ST: Training with a power meter has evolved significantly over the past 20 years. Where do you see it going in the future – what further developments will there be?

Uli: Power is power. Power is a value. It will not go anywhere, where should it go? What I figured out is it’s very individual. You need a good coach who can read the data in a correct way. If you only look at the relationship of power to heart rate, and you think that the higher the power and the lower the heart rate, it is good. No, it means nothing. You have to look at different things like reaction time of heart rate when you change power. Is if fast, is it slow? When you get tired, your reaction gets slower and slower. If you have a very good power to heart rate relation, and you say “good”, but the high end may be cut off. And you only get the high end when you are rested. But sometimes you have to train several days in row and get really tired, but you can’t do this too much. The future is with coaching and training methods. You have a lot of names like training score and whatever…. But you need a good coach.

ST: One thing that many people aren’t aware of is SRM’s involvement with the space program, and the physical testing of astronauts and cosmonauts. Please tell us about that.

Uli: Yes, in the space station MIR. I think it was in 1988 or 1989. I was invited; there was a professor who was responsible for the fitness of the Russian cosmonauts. He needed a device that could go in the space station that could measure the power. His target was to see how on a daily basis, the power decreases as they get weaker.

ST: Did any SRM units actually go up in to space?

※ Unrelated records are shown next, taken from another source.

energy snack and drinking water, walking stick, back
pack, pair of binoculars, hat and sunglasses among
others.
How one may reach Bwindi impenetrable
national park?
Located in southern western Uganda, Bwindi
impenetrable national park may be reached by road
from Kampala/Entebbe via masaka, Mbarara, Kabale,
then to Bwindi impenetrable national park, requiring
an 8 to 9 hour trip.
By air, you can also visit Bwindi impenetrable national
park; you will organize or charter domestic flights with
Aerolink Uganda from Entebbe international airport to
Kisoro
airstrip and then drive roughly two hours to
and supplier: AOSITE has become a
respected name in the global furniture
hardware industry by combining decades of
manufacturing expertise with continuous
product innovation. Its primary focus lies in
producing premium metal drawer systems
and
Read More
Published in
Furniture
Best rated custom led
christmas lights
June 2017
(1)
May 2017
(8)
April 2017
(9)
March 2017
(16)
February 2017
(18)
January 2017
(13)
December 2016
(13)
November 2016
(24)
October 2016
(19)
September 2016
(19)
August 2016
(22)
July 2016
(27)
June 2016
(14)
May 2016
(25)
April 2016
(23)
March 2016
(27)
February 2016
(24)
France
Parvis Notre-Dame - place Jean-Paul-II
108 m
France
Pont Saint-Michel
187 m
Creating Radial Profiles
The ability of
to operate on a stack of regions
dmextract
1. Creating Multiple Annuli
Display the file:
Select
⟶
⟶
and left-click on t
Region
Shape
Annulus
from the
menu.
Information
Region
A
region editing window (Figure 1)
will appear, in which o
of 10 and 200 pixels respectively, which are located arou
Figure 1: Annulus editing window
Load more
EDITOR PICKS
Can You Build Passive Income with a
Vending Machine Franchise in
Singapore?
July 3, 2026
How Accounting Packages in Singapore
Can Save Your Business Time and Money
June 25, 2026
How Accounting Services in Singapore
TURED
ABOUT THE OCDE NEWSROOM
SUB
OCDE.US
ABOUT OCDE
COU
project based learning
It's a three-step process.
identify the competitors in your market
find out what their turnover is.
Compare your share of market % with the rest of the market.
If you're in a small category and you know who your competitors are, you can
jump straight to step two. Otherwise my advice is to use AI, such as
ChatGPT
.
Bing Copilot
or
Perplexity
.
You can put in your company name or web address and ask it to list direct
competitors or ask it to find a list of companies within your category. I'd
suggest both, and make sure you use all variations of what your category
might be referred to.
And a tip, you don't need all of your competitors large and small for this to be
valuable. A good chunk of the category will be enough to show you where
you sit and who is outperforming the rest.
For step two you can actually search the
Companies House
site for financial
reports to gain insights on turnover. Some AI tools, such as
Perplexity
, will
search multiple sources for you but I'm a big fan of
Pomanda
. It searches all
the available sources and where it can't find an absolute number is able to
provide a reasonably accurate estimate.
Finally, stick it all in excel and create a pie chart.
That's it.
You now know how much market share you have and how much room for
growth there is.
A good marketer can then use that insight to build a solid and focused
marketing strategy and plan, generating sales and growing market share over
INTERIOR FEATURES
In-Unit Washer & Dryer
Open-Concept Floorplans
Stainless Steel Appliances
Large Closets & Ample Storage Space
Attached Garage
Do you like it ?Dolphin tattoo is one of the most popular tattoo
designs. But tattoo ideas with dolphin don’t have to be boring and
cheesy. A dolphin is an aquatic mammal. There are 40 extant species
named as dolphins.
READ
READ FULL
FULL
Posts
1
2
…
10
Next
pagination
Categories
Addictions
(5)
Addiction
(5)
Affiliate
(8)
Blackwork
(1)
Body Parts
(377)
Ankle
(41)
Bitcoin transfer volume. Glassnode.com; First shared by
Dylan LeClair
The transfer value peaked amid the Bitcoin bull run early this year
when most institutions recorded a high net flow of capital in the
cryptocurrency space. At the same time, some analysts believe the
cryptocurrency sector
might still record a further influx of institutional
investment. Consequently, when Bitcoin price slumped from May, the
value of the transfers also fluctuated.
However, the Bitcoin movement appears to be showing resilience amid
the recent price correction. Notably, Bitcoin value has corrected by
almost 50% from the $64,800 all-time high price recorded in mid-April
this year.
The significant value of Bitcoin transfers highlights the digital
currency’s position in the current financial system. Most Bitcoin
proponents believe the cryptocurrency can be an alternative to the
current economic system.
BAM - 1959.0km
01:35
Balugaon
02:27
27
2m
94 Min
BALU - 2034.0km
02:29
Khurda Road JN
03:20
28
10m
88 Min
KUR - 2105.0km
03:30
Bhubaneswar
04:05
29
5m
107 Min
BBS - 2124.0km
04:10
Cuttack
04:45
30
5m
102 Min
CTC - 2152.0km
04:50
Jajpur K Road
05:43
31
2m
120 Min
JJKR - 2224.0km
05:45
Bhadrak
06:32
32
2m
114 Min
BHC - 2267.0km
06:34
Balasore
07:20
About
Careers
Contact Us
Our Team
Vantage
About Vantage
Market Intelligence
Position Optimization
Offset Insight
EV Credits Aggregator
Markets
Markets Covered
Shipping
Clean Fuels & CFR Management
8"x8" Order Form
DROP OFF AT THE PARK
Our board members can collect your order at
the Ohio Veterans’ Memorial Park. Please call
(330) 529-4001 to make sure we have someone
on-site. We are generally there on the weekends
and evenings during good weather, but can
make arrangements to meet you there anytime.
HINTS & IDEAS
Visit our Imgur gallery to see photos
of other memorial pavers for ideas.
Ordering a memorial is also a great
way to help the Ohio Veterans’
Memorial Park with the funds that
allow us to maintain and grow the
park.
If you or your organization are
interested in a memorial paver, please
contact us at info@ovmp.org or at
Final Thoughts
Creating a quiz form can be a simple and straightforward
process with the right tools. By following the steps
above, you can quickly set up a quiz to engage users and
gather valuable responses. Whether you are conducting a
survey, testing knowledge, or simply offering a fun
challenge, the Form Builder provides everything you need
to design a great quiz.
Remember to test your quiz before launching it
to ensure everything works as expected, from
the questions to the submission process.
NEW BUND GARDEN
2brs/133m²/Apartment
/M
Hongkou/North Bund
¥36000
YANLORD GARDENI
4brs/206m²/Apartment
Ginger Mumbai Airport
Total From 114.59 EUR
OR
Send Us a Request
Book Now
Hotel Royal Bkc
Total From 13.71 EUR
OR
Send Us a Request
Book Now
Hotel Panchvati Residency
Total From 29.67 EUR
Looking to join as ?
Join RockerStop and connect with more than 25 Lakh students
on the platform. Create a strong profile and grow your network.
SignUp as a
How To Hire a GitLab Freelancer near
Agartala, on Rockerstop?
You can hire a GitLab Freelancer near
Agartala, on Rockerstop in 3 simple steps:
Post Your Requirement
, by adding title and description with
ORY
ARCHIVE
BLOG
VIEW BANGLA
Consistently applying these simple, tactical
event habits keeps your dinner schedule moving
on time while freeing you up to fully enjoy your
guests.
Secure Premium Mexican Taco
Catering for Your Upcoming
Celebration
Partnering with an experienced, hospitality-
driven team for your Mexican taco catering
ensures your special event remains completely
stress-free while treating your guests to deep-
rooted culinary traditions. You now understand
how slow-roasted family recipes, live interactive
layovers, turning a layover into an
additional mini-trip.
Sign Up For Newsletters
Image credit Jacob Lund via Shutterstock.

Uli: They had two – one on the ground, and one in the space station. His idea was that we should start cycling in space. So he wanted a round space station, where you can cycle inside, maybe at a diameter of 40 meters. So 2, 4, 8 [people] can cycle. And as soon as you are cycling, you create your own gravity. When you create your own gravity, you train all muscles of your body, because then you have a weight. In the space station you need no muscles, like for your neck. When they come out, they sit in a wheel chair. You cannot even hold your head. But when you cycle and create gravity, you train all muscles, for your intestines and everything. But it never came together; they had no money. I think in 500 years, if there are space stations, maybe people will cycle there.

ST: In looking at cycling vs. triathlon, are there any trends with sales? Do you market differently for the two groups?

Uli: They say maybe triathletes have more money, but I don’t know. For example, in Italy, the average pro cyclist is a poor guy. They want second hand SRMs; it can be 10 years old and they don’t care; they just want the power.

In the end, we want to sell power to athletes… cyclists and triathletes. We want to make a power meter, for all kind of athletes, and for as many possible brands…. From FSA to Campagnolo, to Shimano. So that everybody can find what he wants. And also we want to have a link to other software providers, like Training Peaks, or others that can read our data. And also if they want to use a Garmin device, they can pair with a power meter and read our data. Our system is open.

ST: Anything else you would like to add?

Uli: I think make the product that reflects your philosophy. That the product is what I want it to be, and what I think the customers want. When I started there was no power meter. Maybe for 15 year my work was to convince people why they need power. We had to open the market for a power meter. It was not easy, but now we have some success.